Nepal adopts historic secular Constitution
According to reports from Kathmandu, the milestone was achieved after seven years of painstaking deliberations, amid violent protests by minority Madhesi groups over a seven province federal structure.
“I announce the presented constitution of Nepal, passed by the Constituent Assembly and authenticated by the chairman of the Constituent Assembly, effective from today, 20 September 2015, before the people of Nepal,” President Ram Baran Yadav said as he unveiled the statute in Parliament, said reports from Kathmandu.
“I call for unity and cooperation of all at this historic moment,” he said at the special ceremony at the Constituent Assembly (CA) hall in Naya Baneshwor to mark the Himalayan nation’s transformation into a secular, federal democracy from a Hindu monarchy.
He added: “The Constitution is the common document of all of us to protect our freedom, independence, geographic integrity, and sovereignty in people.” The Second Constituent Assembly (CA) of Nepal had submitted a draft constitution in July. The draft was held up earlier for a vast variety of reasons, the major one being a lack of consensus amongst all the political parties. Finally the big four political parties: Nepali Congress (NC), the Maoist (UCPN), Madhesi People’s Rights Forum (Democratic) and the Communist Party of Nepal (UML) on June 8 this year signed a deal to bring the constitution out at the earliest. There was growing public anger against the political class especially after the traumatic events of the recent earth quake which struck Kathmandu and its adjoining areas.
With the presentation of the new constitution, the Interim Constitution has been annulled.
President Yadav on Sunday said the newly promulgated ‘Constitution 2072’ institutionalised republicanism in the nation. He hoped that the Constitution would lead Nepal to economic development.
The new Constitution has given an opportunity to maintain unity in diversity in the nation and ensure rights of all, he added, while addressing the final meeting of the CA as the Assembly unanimously endorsed an acknowledgement motion, thanking the President for announcing commencement of the statute. It has been endorsed by 85 per cent of the 601 members of the CA and has the provision of a bicameral legislation. The Lower House or the House of Representatives will have 375 members and the Upper House has 60 members.

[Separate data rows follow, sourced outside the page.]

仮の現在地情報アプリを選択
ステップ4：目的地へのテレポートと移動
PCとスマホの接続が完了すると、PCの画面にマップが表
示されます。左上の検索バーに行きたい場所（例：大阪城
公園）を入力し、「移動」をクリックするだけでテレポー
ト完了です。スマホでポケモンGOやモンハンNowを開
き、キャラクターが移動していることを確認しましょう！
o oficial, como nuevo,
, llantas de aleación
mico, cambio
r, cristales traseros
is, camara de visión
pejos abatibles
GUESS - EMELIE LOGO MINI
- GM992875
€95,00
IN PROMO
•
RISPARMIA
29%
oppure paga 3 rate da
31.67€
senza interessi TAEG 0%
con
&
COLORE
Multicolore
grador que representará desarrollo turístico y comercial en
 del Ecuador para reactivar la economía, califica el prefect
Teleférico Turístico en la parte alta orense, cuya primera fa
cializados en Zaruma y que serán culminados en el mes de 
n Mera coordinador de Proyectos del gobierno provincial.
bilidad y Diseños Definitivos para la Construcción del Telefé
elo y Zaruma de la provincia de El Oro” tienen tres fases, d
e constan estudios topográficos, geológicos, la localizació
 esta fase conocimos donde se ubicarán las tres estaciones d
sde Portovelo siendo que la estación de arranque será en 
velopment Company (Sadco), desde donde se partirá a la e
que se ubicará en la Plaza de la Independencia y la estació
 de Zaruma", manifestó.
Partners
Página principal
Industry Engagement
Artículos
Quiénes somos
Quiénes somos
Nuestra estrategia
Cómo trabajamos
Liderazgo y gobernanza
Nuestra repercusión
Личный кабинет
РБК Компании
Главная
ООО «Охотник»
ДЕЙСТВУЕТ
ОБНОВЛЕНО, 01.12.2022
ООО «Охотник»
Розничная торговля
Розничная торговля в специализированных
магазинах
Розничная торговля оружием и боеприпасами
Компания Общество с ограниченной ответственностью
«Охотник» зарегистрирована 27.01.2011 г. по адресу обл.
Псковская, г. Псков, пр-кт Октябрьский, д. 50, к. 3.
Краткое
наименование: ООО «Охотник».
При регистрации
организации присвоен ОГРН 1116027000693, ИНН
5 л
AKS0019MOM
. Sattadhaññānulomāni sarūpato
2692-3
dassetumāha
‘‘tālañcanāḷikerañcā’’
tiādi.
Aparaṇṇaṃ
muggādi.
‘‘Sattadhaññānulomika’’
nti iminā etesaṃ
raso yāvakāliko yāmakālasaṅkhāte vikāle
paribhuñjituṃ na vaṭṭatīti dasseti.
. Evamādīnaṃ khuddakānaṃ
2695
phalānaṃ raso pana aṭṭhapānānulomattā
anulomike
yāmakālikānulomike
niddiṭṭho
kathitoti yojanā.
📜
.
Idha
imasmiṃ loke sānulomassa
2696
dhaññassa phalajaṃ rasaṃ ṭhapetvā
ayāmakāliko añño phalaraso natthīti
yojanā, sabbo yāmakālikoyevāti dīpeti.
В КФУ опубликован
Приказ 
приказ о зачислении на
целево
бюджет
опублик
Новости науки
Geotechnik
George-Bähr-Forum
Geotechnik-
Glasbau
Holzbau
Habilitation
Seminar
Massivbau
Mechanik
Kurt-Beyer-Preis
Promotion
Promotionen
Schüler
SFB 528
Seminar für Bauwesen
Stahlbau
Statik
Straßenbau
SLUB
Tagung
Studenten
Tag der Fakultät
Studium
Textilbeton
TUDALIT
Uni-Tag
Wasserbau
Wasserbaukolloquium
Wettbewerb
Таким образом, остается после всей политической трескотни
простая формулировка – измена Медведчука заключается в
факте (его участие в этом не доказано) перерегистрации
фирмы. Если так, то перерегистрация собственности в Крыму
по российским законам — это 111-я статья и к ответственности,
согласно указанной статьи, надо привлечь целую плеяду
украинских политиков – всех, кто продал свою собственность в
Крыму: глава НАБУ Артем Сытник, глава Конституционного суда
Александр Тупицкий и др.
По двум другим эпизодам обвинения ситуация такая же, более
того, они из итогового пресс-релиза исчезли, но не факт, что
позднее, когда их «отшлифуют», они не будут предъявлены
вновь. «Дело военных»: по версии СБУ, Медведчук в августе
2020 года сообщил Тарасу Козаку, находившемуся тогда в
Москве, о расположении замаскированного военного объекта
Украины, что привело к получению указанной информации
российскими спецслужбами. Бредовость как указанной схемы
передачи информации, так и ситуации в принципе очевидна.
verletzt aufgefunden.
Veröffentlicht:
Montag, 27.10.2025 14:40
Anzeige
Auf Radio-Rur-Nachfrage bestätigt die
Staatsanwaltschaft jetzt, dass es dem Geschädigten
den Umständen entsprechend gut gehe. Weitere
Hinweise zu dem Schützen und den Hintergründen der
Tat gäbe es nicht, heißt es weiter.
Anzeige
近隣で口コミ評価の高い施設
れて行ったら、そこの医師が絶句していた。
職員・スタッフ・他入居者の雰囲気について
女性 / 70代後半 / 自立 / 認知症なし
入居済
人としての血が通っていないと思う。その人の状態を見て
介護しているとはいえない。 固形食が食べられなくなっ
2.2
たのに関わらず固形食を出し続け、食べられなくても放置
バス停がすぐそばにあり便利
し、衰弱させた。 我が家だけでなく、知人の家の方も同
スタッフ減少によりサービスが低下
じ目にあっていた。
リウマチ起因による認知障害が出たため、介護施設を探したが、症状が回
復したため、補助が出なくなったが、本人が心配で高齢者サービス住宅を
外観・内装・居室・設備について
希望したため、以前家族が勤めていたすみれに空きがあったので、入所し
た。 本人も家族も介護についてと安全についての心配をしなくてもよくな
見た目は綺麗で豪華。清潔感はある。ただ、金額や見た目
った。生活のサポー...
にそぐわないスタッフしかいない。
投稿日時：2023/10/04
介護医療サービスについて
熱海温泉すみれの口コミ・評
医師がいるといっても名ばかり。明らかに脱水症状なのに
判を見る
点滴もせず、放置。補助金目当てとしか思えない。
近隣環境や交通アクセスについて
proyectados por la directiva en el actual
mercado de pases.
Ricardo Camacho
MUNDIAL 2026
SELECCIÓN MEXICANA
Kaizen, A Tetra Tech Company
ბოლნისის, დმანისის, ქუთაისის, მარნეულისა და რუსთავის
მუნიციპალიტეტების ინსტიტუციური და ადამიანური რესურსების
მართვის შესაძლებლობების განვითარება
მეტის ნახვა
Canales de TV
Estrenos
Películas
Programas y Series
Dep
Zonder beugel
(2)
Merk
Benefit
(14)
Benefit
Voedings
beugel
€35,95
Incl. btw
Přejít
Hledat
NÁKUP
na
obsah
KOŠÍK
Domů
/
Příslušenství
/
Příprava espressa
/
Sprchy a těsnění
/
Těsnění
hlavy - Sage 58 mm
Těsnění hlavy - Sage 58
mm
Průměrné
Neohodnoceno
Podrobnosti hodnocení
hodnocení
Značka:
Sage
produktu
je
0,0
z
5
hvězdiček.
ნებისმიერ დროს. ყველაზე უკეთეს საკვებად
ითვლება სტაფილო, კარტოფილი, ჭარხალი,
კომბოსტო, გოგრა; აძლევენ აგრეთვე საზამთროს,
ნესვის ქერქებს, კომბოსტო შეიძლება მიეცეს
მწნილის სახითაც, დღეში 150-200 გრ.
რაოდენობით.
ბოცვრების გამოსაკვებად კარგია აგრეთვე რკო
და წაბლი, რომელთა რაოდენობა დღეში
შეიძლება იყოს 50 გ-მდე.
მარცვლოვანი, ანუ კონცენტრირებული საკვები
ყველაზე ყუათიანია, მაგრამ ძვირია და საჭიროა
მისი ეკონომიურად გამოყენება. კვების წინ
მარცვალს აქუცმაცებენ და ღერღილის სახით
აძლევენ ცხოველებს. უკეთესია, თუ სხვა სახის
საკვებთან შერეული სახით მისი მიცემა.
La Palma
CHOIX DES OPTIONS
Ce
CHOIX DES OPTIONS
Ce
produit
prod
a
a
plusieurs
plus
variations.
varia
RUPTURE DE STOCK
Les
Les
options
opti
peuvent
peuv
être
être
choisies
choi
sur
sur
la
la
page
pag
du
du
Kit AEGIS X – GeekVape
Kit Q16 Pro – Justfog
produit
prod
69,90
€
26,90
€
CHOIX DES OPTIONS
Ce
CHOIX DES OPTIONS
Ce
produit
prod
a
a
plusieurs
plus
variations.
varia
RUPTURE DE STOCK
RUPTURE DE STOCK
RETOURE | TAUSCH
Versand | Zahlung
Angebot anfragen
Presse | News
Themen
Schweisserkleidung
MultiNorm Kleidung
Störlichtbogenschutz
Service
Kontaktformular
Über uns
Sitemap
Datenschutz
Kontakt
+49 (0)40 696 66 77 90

The Constitution has 37 divisions, 304 articles and 7 annexes. The seven provinces will be finalised by a high- level commission within a year.
However, Sunday’s historic moment came amid protests by Madhesi groups over the issue of federating the country. Violence surrounding the federal structure that will divide the country into seven provinces has triggered violence in the Himalayan nation, claiming at least 40 lives including one reported on Sunday.